* _Objetivo 1_
Segundo o texto fornecido, em que rua fica o mural que lembra a necessidade de procurar a luz?

* _Texto fornecido_
=====

Metade da magia de uma viagem é o caminho que se faz até chegar ao destino. Seguindo na Rua do Campo, já depois do McDonalds – esse marco do património –, um mural lembra-nos da necessidade de procurar a luz. Afinal, quantos de nós podem dizer que não buscam direcção?

O caminho faz-se caminhando e, de subida em subida, mapa já fechado e nariz no ar, o turista procura um ponto na paisagem. De passagem vê vestígios de uma cidade que conserva uma fé eternamente misteriosa aos olhos que vêm de fora. O incenso sempre queima, o vermelho sempre impera e as estatuetas sentadas em flores de lótus mantêm o sorriso de mona lisa. Aqui, onde o consumo dita o mote, onde a arte mais querida é a de apostar, os vestígios de uma espiritualidade enigmática merecem fotografia.

Click. Sobe as escadas. Mais um click e estamos no jardim, mais outro e já guardámos na máquina as velhotas que conspiram à sombra e as crianças que observam adultos a dançar com espadas.

Turista que é turista, mesmo na sua cidade, compra bilhete de teleférico. A subida, ainda que compartilhada com um apaixonado casal de namorados, conserva algum encanto de antecipação – afinal, a luz já deve estar perto.

=====

* _Objetivo 2_
Apresente, por favor, numa lista numerada, as linhas das entradas desde a linha com "Survey the image" até à linha com "building: (295, 163)", inclusive, sem linhas em branco.

* _Entradas fornecidas_
=====

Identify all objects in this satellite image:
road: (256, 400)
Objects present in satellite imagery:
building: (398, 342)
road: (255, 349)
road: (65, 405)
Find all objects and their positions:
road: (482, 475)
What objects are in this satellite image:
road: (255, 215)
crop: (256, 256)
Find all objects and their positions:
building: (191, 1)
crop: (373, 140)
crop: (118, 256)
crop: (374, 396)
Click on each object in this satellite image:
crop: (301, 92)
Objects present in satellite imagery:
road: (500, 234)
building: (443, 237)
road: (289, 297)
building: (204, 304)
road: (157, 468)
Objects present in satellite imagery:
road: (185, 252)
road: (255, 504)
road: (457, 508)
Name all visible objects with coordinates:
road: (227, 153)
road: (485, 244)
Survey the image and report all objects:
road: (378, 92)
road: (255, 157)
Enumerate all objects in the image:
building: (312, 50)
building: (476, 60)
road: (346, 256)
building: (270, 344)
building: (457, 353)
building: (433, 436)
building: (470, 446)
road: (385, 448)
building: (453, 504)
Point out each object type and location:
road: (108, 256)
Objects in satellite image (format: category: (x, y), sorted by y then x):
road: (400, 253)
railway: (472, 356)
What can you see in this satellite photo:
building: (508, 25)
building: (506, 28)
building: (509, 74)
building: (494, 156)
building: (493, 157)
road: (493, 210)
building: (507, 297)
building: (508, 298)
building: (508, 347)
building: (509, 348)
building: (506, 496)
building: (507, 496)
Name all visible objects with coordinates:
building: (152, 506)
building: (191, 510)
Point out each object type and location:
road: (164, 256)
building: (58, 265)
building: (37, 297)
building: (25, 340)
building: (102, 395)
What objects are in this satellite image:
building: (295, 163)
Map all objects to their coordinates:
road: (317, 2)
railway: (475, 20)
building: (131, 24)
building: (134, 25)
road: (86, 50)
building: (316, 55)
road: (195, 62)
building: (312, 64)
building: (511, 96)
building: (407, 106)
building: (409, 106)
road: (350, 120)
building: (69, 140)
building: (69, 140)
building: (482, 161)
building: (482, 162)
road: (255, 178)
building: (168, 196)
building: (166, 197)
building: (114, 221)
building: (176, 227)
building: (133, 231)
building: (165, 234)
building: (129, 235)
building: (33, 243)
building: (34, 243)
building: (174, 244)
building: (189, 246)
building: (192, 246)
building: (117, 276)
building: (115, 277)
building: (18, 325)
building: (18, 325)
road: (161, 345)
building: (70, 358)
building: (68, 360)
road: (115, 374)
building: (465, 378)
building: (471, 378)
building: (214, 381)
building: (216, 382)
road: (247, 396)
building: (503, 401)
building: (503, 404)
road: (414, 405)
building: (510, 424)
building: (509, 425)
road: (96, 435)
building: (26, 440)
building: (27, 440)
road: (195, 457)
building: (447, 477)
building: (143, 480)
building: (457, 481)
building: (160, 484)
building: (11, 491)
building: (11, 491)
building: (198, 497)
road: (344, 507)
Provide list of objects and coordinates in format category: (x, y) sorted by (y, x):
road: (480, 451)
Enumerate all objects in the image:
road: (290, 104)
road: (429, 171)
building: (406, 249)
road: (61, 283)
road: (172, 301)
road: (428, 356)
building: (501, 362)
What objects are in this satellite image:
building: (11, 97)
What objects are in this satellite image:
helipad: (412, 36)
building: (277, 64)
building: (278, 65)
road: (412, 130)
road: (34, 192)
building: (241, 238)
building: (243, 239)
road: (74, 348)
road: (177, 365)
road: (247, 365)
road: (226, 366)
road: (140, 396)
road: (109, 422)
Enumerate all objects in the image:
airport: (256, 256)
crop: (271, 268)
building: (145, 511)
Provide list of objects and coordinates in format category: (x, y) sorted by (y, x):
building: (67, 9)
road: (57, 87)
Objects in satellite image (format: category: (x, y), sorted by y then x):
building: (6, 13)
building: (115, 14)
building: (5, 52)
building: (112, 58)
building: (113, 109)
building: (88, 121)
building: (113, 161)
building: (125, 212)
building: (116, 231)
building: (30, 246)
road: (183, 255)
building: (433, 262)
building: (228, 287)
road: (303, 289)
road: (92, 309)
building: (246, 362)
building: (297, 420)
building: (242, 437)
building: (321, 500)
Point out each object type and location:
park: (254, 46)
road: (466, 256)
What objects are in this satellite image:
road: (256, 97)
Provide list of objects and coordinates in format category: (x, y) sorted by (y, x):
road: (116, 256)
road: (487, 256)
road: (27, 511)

=====

* _Solução 1_
Na Rua do Campo.

* _Solução 2_
1. Survey the image and report all objects:
2. road: (378, 92)
3. road: (255, 157)
4. Enumerate all objects in the image:
5. building: (312, 50)
6. building: (476, 60)
7. road: (346, 256)
8. building: (270, 344)
9. building: (457, 353)
10. building: (433, 436)
11. building: (470, 446)
12. road: (385, 448)
13. building: (453, 504)
14. Point out each object type and location:
15. road: (108, 256)
16. Objects in satellite image (format: category: (x, y), sorted by y then x):
17. road: (400, 253)
18. railway: (472, 356)
19. What can you see in this satellite photo:
20. building: (508, 25)
21. building: (506, 28)
22. building: (509, 74)
23. building: (494, 156)
24. building: (493, 157)
25. road: (493, 210)
26. building: (507, 297)
27. building: (508, 298)
28. building: (508, 347)
29. building: (509, 348)
30. building: (506, 496)
31. building: (507, 496)
32. Name all visible objects with coordinates:
33. building: (152, 506)
34. building: (191, 510)
35. Point out each object type and location:
36. road: (164, 256)
37. building: (58, 265)
38. building: (37, 297)
39. building: (25, 340)
40. building: (102, 395)
41. What objects are in this satellite image:
42. building: (295, 163)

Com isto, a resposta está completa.